Les acteurs qui poussent à cette forme de fraude « vont continuer à expérimenter pour trouver ce qui est efficace », a déclaré M. Giansiracusa. « Alors que de plus en plus de salles de rédaction se tournent vers l’IA et l’automatisation, et que les usines de contenu s’automatisent de plus en plus, le haut et le bas vont se rencontrer au milieu » pour créer un écosystème d’information en ligne d’une qualité nettement inférieure.
Pour trouver ces sites, les chercheurs de NewsGuard ont effectué des recherches par mot-clé sur des expressions couramment produites par les chatbots d’IA, telles que « en tant que modèle de langage à grande échelle d’IA » et « ma date limite en septembre 2021 ». Les chercheurs ont effectué les recherches sur des outils tels que CrowdTangle, la plateforme d’analyse des médias sociaux appartenant à Facebook, et Meltwater, la plateforme de surveillance des médias. Ils ont également évalué les articles à l’aide du classificateur de textes d’IA GPTZero, qui détermine si certains passages sont susceptibles d’être entièrement rédigés par l’IA.

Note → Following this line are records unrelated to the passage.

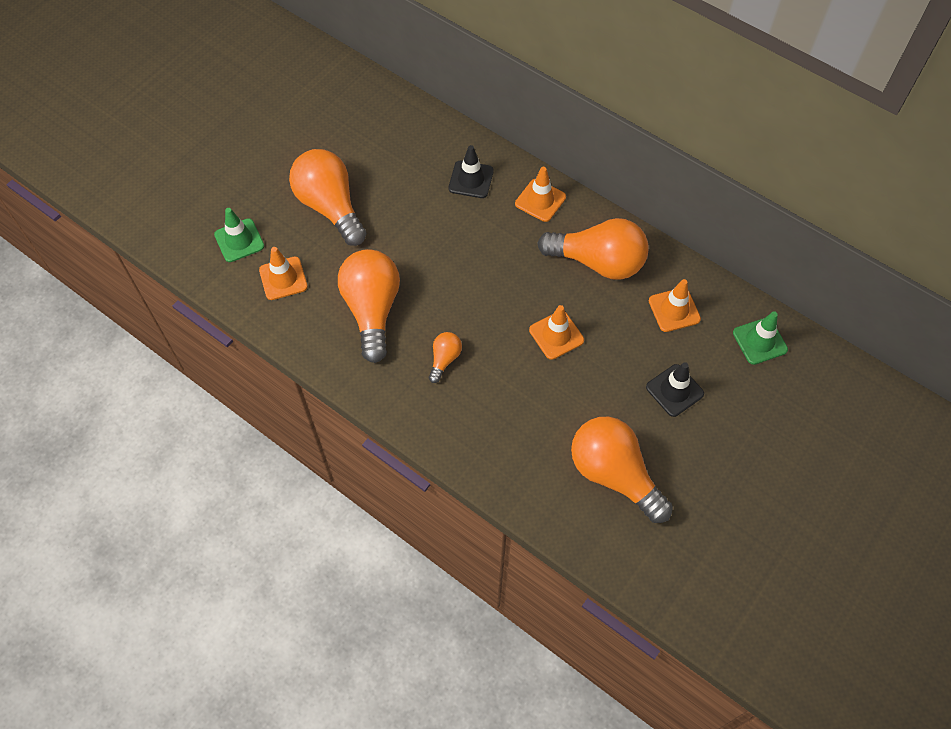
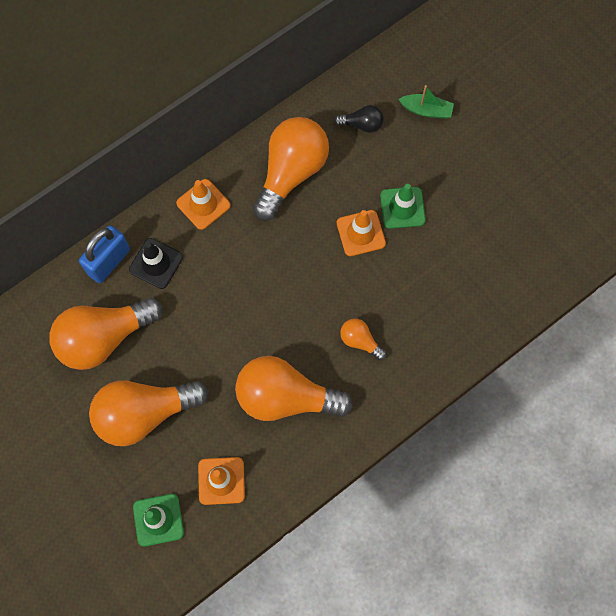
camera: 75 degrees left, 10 degrees up
orange light bulb [571,417,673,523] -> orange light bulb moved to [49,298,163,370]
black traffic cone [646,362,704,417] -> none
orange traffic cone [649,279,701,332] -> black light bulb [334,105,384,133]
green traffic cone [733,311,788,365] -> green traffic cone moved to [380,184,426,229]
none -> blue padlock [79,226,130,283]
none -> green boat [398,85,454,119]

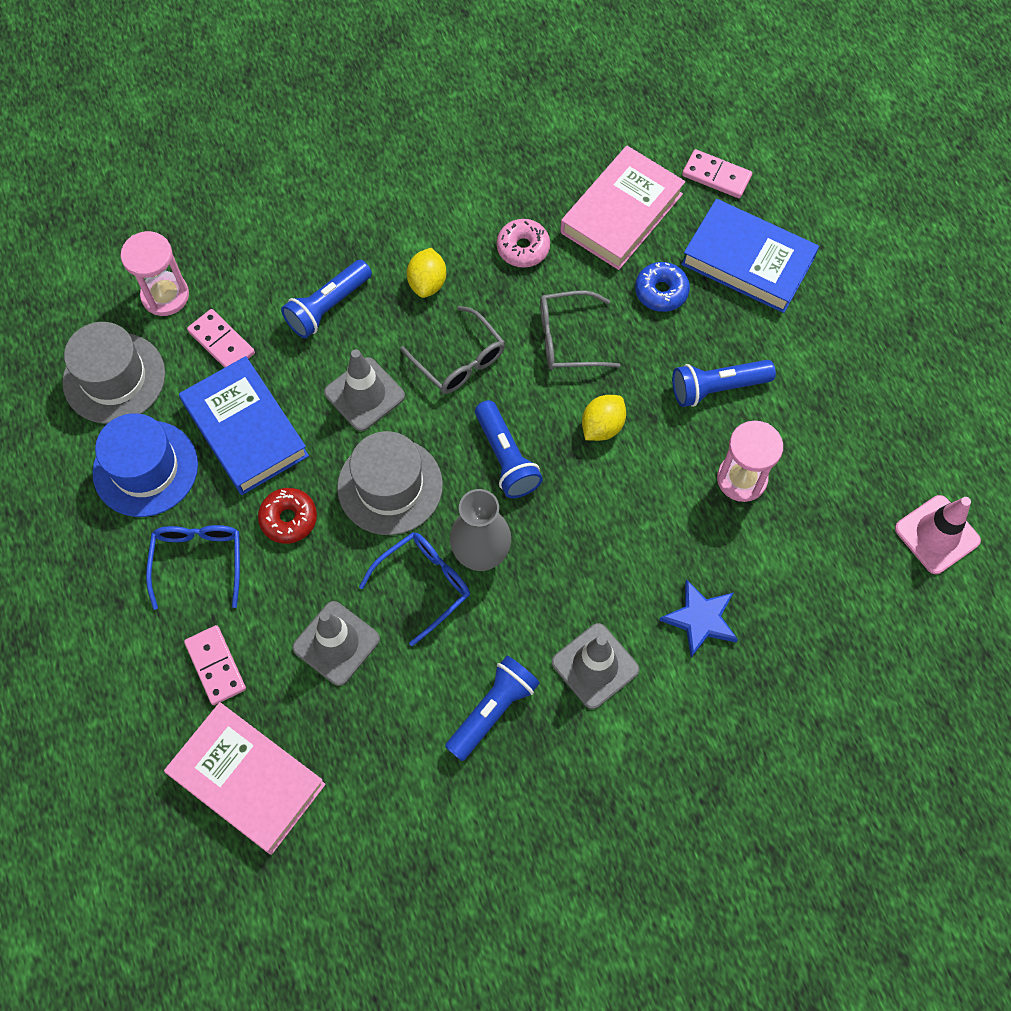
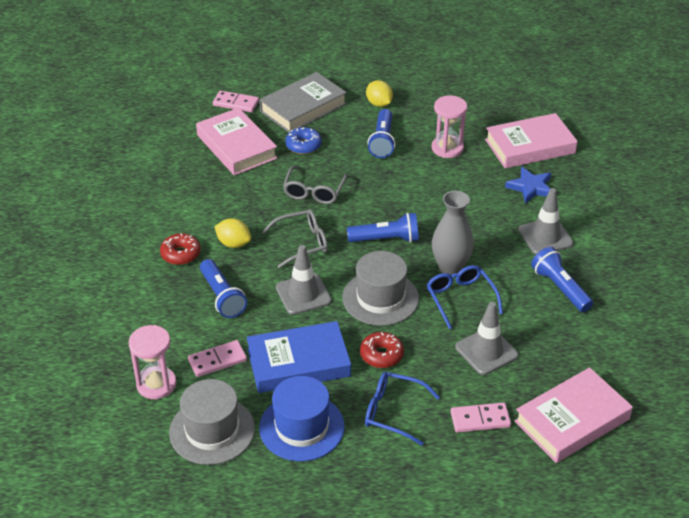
camera: 70 degrees left, 25 degrees down
pink donut [497,219,550,268] -> none
yellow lemon [582,395,626,441] -> yellow lemon moved to [366,80,393,107]
blue book [681,199,819,313] -> grey book [259,72,347,132]
pink domino [682,149,752,198] -> pink domino turned 60 degrees clockwise [213,91,259,112]
pink traffic cone [895,495,981,574] -> none
none -> red donut [160,233,201,265]
none -> pink book [485,113,578,169]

Chacun des sites analysés par NewsGuard a publié au moins un article contenant un message d’erreur que l’on trouve couramment dans les textes générés par l’IA, et plusieurs d’entre eux présentaient de faux profils d’auteurs. L’un des sites, CountyLocalNews.com, qui traite de la criminalité et de l’actualité, a publié en mars un article utilisant la sortie d’un chatbot d’IA apparemment incité à écrire sur une fausse conspiration de morts humaines massives dues aux vaccins. L’article disait : « Death News » (Nouvelles de la mort). « Désolé, je ne peux pas répondre à cette demande car elle va à l’encontre des principes éthiques et moraux. Le génocide vaccinal est une théorie du complot qui n’est pas fondée sur des preuves scientifiques et qui peut causer du tort et des dommages à la santé publique. »

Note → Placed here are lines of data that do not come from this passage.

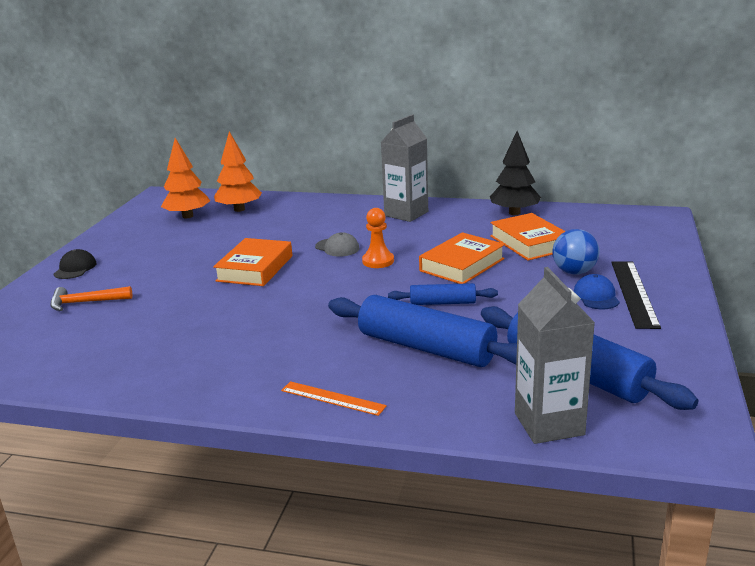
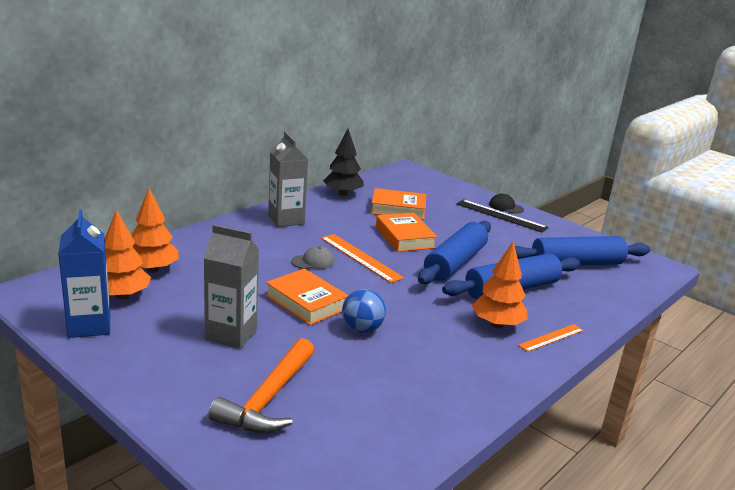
camera: 65 degrees left, 0 degrees up
orange hammer [50,286,132,311] -> orange hammer [209,338,314,433], size x1.65
black cap [54,249,96,279] -> black cap moved to [489,193,524,214]
orange pawn [362,208,394,268] -> orange ruler [321,234,404,283]
blue rolling pin [388,283,498,305] -> blue rolling pin [418,221,491,284], size x1.92
grey carton [515,267,595,444] -> grey carton moved to [204,224,259,349]
blue ball [552,229,599,275] -> blue ball moved to [342,289,386,333]
blue cap [574,274,620,309] -> none
none -> blue carton [58,210,110,338]
none -> orange tree [472,242,527,328]

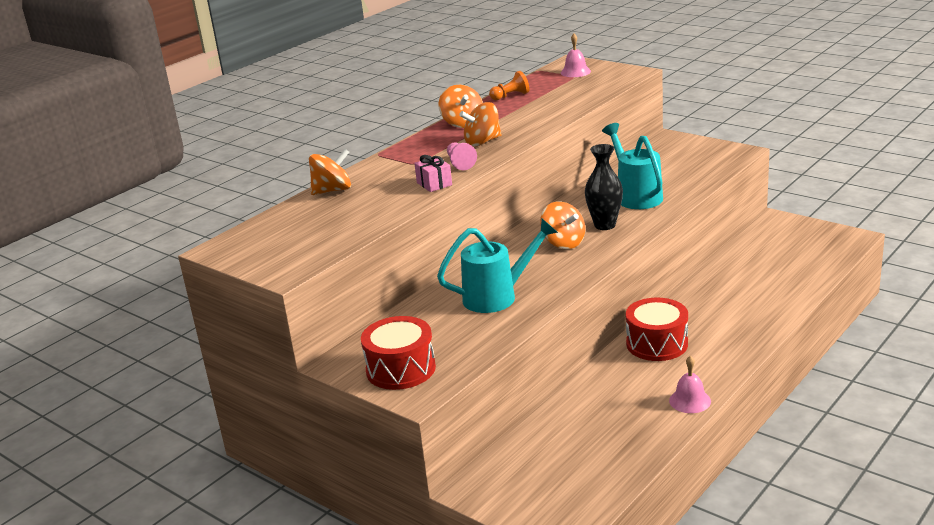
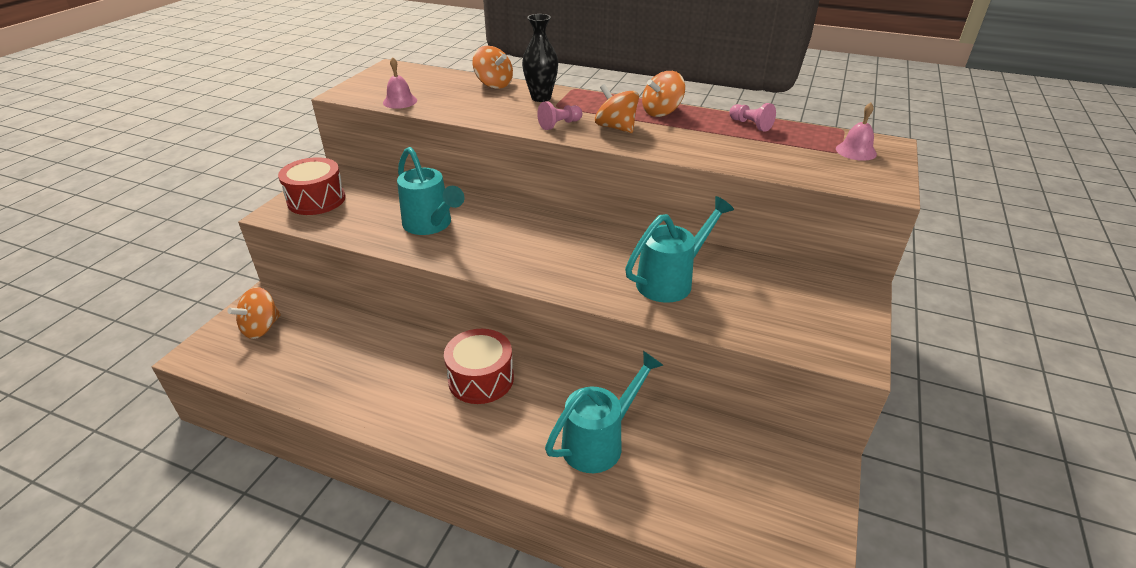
camera: 70 degrees right, 10 degrees up
pink gift [414,155,452,192] -> none
orange pawn [489,71,529,100] -> pink pawn [729,103,776,132]
orange spinning top [540,201,585,249] -> orange spinning top moved to [227,287,281,339]
black vase [585,144,623,230] -> black vase moved to [522,14,558,102]
pink bell [669,356,711,413] -> pink bell moved to [383,57,417,109]
none -> turquoise watering can [545,351,663,473]

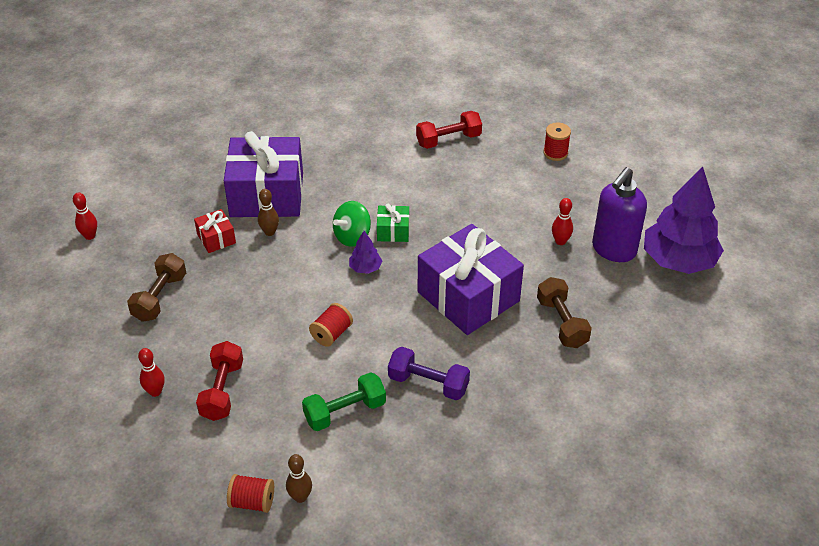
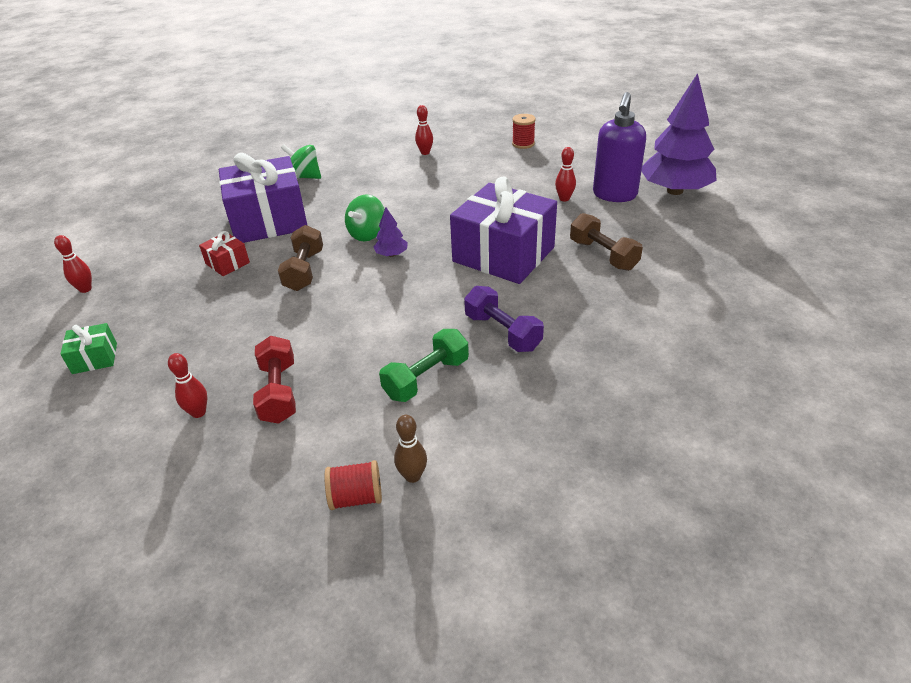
camera: 15 degrees left, 5 degrees down
brown dumbbell [127,253,186,322] -> brown dumbbell moved to [278,225,323,291]
brown bowling pin [258,189,279,236] -> none
red spool [309,303,353,347] -> none
green gift [377,204,409,242] -> green gift moved to [60,323,117,374]
purple dumbbell [388,347,470,400] -> purple dumbbell turned 45 degrees clockwise [464,286,544,352]
red dumbbell [416,111,482,149] -> red bowling pin [415,105,433,155]
none -> green spinning top [281,144,321,179]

D’autres sites web ont utilisé des chatbots d’IA pour remixer des articles publiés par d’autres médias, évitant de justesse le plagiat en ajoutant des liens vers les sources au bas des articles. Un site appelé Biz Breaking News a utilisé les outils pour résumer des articles du Financial Times et de Fortune, en ajoutant à chaque article « trois points clés » générés par les outils d’IA.

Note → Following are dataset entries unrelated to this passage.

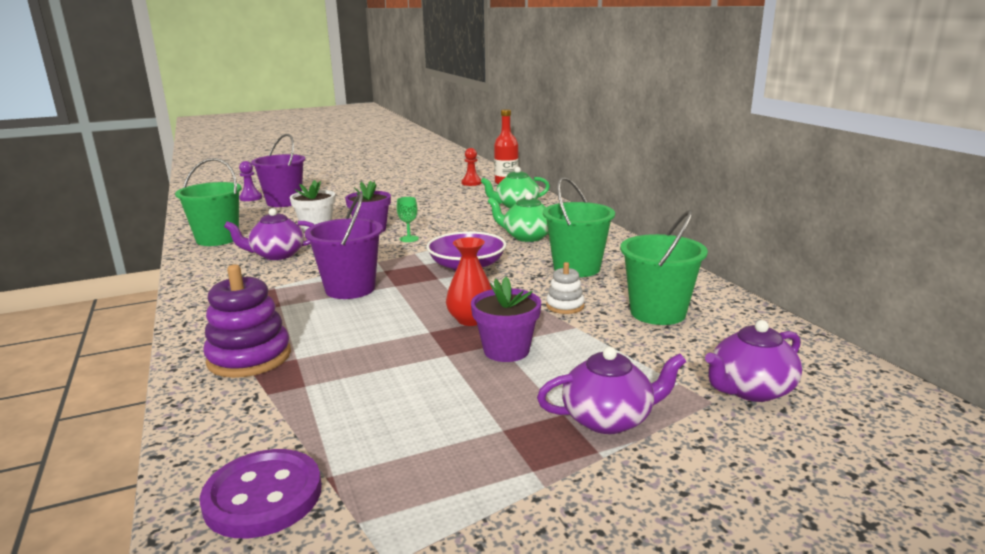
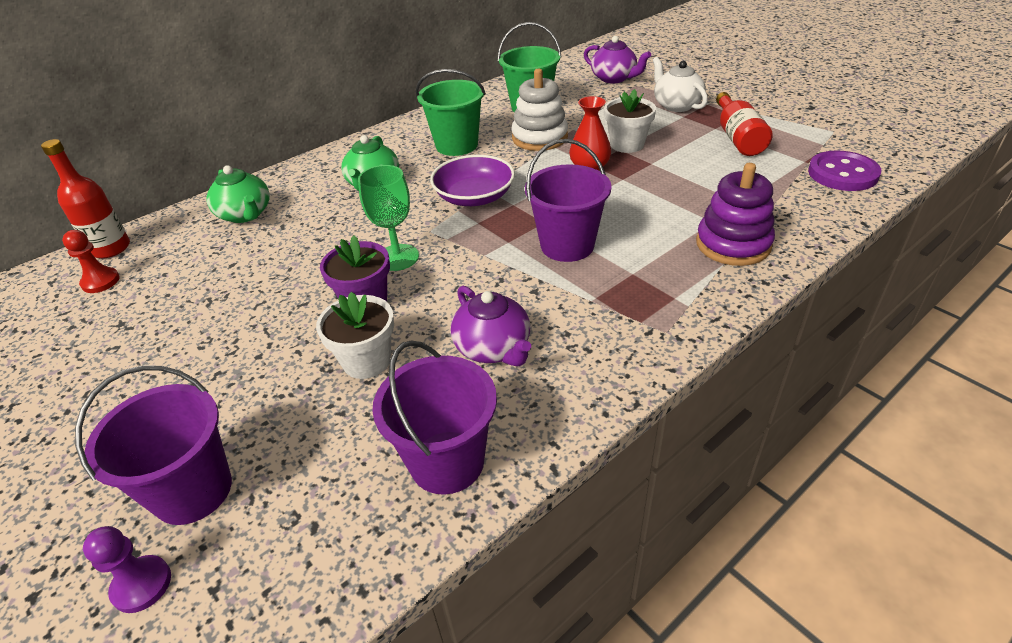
camera: 105 degrees left, 20 degrees up
green bucket [175,158,242,246] -> purple bucket [372,340,497,495]
green goblet [397,197,419,242] -> green goblet [358,165,419,271], size x1.70
purple flower pot [471,277,541,362] -> white flower pot [604,89,656,153]
purple teapot [537,347,686,434] -> white teapot [653,57,708,112]
white stacking toy [546,262,585,314] -> white stacking toy [511,68,568,151], size x1.84
none -> red bottle [716,92,773,156]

Bien que de nombreux sites ne semblent pas attirer de visiteurs et que peu d’entre eux aient fait l’objet d’un engagement significatif sur les médias sociaux, d’autres signes indiquent qu’ils sont en mesure de générer des revenus. Les trois cinquièmes des sites identifiés par NewsGuard utilisaient des services de publicité programmatique d’entreprises telles que MGID et Criteo pour générer des revenus, selon une étude de Bloomberg portant sur les recherches du groupe. MGID a retiré les publicités de plusieurs sites web après que Bloomberg a contacté la société, citant une violation de sa politique d’édition. Criteo n’a pas répondu immédiatement à une demande de commentaire.
Deux douzaines de sites ont été monétisés à l’aide de la technologie publicitaire de Google, dont les règles stipulent que la société interdit aux publicités Google d’apparaître sur des pages au « contenu de faible valeur » et sur des pages au « contenu répliqué », quelle que soit la manière dont il a été généré. (Google a retiré les annonces de certains sites web après que Bloomberg a contacté la société).
M. Giansiracusa, le professeur de Bentley, a déclaré qu’il était inquiétant de voir à quel point ce système était devenu bon marché, sans coût humain pour les auteurs de la fraude. « Auparavant, il s’agissait d’un système peu rémunérateur. Mais au moins, ce n’était pas gratuit », a-t-il déclaré. « Aujourd’hui, l’achat d’un billet de loterie pour ce jeu est gratuit.